__WHAT THE EXERCISE ASKS__
Transcribe each line below without altering anything.

__RECORDS FOR THIS TASK__
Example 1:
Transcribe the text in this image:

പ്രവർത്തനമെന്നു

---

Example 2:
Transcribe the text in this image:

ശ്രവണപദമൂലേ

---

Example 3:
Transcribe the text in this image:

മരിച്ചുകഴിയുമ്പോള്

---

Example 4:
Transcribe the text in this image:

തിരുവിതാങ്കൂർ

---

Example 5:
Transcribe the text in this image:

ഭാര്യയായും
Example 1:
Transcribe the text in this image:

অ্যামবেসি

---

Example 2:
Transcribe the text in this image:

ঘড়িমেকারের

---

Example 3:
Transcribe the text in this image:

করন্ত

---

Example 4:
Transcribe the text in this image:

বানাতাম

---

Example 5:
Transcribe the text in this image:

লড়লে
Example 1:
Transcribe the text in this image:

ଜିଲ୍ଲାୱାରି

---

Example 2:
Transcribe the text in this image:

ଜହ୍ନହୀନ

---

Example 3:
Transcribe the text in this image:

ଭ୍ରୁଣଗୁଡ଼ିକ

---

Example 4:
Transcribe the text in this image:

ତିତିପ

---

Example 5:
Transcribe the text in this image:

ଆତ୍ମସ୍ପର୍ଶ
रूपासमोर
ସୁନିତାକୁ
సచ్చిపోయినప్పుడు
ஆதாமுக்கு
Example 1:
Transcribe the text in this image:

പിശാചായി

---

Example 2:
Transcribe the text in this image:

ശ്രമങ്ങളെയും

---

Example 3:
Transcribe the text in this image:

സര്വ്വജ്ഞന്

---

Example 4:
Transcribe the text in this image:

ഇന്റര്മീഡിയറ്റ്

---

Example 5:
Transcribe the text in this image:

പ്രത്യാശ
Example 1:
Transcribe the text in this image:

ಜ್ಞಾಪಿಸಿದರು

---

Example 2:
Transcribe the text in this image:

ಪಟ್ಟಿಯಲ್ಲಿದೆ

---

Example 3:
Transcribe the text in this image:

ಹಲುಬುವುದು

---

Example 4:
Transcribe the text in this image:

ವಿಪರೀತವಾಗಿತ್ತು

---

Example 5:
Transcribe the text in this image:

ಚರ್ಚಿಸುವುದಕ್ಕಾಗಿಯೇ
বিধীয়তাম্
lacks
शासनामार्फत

__RESULT OF THIS EXERCISE__
Example 1:
Transcribe the text in this image:

പ്രവർത്തനമെന്നു

---

Example 2:
Transcribe the text in this image:

ശ്രവണപദമൂലേ

---

Example 3:
Transcribe the text in this image:

മരിച്ചുകഴിയുമ്പോള്

---

Example 4:
Transcribe the text in this image:

തിരുവിതാങ്കൂർ

---

Example 5:
Transcribe the text in this image:

ഭാര്യയായും
Example 1:
Transcribe the text in this image:

অ্যামবেসি

---

Example 2:
Transcribe the text in this image:

ঘড়িমেকারের

---

Example 3:
Transcribe the text in this image:

করন্ত

---

Example 4:
Transcribe the text in this image:

বানাতাম

---

Example 5:
Transcribe the text in this image:

লড়লে
Example 1:
Transcribe the text in this image:

ଜିଲ୍ଲାୱାରି

---

Example 2:
Transcribe the text in this image:

ଜହ୍ନହୀନ

---

Example 3:
Transcribe the text in this image:

ଭ୍ରୁଣଗୁଡ଼ିକ

---

Example 4:
Transcribe the text in this image:

ତିତିପ

---

Example 5:
Transcribe the text in this image:

ଆତ୍ମସ୍ପର୍ଶ
रूपासमोर
ସୁନିତାକୁ
సచ్చిపోయినప్పుడు
ஆதாமுக்கு
Example 1:
Transcribe the text in this image:

പിശാചായി

---

Example 2:
Transcribe the text in this image:

ശ്രമങ്ങളെയും

---

Example 3:
Transcribe the text in this image:

സര്വ്വജ്ഞന്

---

Example 4:
Transcribe the text in this image:

ഇന്റര്മീഡിയറ്റ്

---

Example 5:
Transcribe the text in this image:

പ്രത്യാശ
Example 1:
Transcribe the text in this image:

ಜ್ಞಾಪಿಸಿದರು

---

Example 2:
Transcribe the text in this image:

ಪಟ್ಟಿಯಲ್ಲಿದೆ

---

Example 3:
Transcribe the text in this image:

ಹಲುಬುವುದು

---

Example 4:
Transcribe the text in this image:

ವಿಪರೀತವಾಗಿತ್ತು

---

Example 5:
Transcribe the text in this image:

ಚರ್ಚಿಸುವುದಕ್ಕಾಗಿಯೇ
বিধীয়তাম্
lacks
शासनामार्फत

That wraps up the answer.